Records from a data source
╭──
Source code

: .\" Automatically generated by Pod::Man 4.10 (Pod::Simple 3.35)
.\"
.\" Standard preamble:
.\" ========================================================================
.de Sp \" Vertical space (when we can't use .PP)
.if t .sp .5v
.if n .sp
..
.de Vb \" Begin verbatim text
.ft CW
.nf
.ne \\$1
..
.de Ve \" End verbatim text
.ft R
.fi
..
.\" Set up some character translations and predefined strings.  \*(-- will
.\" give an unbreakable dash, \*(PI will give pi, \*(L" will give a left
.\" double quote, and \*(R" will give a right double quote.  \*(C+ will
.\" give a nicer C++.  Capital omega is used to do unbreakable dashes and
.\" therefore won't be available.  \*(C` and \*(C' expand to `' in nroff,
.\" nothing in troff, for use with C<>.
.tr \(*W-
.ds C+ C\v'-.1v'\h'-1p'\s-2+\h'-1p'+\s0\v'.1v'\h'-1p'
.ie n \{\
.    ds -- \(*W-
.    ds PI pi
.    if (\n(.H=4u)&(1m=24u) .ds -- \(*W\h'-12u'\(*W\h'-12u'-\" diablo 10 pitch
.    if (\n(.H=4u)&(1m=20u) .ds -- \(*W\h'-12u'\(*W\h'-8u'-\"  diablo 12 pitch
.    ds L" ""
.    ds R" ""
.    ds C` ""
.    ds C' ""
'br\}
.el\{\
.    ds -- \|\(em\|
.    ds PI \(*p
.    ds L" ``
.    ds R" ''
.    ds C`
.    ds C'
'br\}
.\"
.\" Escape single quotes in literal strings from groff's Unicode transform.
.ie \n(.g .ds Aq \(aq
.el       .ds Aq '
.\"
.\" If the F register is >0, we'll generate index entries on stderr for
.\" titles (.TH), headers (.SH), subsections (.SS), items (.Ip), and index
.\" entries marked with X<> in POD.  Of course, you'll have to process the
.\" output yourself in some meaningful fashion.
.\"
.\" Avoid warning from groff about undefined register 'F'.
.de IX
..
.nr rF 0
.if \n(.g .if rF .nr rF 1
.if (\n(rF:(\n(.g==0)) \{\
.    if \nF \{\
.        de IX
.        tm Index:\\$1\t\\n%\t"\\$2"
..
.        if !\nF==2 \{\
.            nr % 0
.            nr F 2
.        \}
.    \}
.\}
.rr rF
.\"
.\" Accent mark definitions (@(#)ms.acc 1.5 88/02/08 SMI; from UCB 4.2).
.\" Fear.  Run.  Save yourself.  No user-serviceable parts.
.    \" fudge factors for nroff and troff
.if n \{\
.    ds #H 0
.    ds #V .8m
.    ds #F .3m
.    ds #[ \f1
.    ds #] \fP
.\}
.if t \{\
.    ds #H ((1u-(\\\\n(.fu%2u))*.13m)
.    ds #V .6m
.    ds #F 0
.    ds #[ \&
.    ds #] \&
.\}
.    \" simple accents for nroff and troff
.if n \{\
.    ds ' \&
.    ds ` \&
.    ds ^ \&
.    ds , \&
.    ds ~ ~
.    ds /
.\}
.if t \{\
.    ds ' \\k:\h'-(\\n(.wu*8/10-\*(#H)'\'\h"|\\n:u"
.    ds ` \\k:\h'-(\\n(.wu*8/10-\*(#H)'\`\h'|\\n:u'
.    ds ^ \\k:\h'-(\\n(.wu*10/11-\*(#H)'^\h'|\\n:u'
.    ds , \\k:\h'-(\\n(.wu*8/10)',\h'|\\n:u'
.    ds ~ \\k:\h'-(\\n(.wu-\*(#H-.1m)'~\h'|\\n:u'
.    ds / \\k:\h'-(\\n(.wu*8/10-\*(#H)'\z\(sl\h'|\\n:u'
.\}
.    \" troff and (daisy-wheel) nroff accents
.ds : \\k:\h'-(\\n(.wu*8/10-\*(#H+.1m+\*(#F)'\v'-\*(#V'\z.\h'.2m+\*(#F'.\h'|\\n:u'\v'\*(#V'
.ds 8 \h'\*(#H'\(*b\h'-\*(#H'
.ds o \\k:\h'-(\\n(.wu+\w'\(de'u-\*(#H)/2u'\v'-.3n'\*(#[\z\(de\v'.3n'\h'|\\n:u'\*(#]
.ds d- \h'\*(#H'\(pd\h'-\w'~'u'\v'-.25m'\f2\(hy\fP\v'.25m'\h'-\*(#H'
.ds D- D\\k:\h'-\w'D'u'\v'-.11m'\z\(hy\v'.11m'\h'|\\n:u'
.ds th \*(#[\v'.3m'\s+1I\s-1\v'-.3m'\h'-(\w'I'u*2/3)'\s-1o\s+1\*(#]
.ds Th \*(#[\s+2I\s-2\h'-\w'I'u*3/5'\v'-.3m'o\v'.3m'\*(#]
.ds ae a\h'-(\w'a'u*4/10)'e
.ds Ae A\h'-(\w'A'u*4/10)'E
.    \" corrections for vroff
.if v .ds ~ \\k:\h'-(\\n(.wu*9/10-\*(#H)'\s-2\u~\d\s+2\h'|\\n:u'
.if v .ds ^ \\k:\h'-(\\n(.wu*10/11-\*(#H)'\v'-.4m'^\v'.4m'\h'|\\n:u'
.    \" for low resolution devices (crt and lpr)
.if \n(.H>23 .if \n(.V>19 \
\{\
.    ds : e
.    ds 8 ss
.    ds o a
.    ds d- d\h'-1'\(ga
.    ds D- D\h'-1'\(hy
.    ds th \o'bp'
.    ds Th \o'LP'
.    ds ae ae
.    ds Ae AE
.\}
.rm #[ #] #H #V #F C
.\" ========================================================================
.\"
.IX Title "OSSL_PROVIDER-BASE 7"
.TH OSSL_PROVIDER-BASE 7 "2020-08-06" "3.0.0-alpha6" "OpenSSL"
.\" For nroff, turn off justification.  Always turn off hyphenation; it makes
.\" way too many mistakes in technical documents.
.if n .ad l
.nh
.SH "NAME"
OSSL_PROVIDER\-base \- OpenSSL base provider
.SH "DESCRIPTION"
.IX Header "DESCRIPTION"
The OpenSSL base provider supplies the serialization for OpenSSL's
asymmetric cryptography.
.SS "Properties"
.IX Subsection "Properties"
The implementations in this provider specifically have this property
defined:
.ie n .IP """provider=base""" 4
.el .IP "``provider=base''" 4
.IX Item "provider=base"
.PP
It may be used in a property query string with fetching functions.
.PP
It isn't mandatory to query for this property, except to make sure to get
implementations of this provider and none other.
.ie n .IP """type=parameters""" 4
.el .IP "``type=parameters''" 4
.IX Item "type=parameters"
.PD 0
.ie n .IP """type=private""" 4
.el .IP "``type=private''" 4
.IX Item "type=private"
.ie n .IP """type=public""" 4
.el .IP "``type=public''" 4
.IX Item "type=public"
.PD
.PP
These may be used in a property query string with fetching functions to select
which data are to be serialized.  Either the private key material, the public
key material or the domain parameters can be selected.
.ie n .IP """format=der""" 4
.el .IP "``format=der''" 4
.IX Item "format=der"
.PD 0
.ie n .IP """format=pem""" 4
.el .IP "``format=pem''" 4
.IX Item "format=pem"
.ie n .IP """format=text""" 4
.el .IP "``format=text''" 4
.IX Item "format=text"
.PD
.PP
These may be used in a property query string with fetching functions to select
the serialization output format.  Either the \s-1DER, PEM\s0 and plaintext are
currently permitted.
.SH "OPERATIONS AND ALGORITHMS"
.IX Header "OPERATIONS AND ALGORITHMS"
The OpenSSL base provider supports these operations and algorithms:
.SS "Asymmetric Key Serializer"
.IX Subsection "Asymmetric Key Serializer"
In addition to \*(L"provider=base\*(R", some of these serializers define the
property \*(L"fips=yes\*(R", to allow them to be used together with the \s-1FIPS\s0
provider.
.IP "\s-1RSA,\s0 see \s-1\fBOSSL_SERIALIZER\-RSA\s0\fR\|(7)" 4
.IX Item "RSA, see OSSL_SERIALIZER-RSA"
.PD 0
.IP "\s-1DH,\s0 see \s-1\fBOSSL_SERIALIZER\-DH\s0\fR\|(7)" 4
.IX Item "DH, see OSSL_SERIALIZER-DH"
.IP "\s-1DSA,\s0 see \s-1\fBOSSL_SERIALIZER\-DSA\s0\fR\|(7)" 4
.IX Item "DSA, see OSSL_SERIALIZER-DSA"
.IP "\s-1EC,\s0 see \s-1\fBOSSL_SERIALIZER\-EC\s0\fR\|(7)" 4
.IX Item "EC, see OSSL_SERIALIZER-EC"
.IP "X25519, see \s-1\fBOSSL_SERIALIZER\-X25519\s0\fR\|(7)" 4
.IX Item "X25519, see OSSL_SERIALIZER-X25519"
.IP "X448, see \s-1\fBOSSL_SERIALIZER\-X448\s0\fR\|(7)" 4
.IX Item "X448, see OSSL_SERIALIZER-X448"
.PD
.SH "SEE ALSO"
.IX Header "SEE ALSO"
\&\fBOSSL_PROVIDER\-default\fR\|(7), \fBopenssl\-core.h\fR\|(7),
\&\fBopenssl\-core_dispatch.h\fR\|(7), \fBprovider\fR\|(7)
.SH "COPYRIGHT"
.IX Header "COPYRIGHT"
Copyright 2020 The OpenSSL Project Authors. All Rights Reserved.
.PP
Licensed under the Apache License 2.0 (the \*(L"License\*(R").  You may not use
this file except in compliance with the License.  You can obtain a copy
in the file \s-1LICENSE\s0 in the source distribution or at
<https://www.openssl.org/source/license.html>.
╰──
■ PROMPT: Take the lines above from the first through the one containing "give a left" and reproduce them exactly; include nothing else.

■ ANSWER BOX:
Source code

: .\" Automatically generated by Pod::Man 4.10 (Pod::Simple 3.35)
.\"
.\" Standard preamble:
.\" ========================================================================
.de Sp \" Vertical space (when we can't use .PP)
.if t .sp .5v
.if n .sp
..
.de Vb \" Begin verbatim text
.ft CW
.nf
.ne \\$1
..
.de Ve \" End verbatim text
.ft R
.fi
..
.\" Set up some character translations and predefined strings.  \*(-- will
.\" give an unbreakable dash, \*(PI will give pi, \*(L" will give a left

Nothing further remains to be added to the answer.